» **Required action**
Reproduce the data below in full and exclude every picture.

» **Entries shown**

########################################

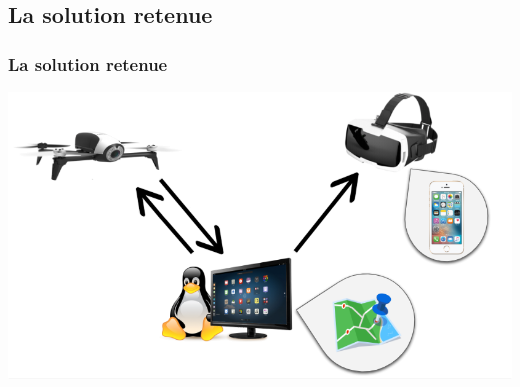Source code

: \documentclass{beamer}
\begin{document}
	\begin{frame}
	\section{La solution retenue}
		\begin{center}
		\frametitle{La solution retenue}
            \includegraphics[scale=0.65]{shcema_archi.png}
		\end{center}
	\end{frame}
	
\end{document}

########################################

» **Written answer**
Source code

: \documentclass{beamer}
\begin{document}
	\begin{frame}
	\section{La solution retenue}
		\begin{center}
		\frametitle{La solution retenue}
            \includegraphics[scale=0.65]{shcema_archi.png}
		\end{center}
	\end{frame}
	
\end{document}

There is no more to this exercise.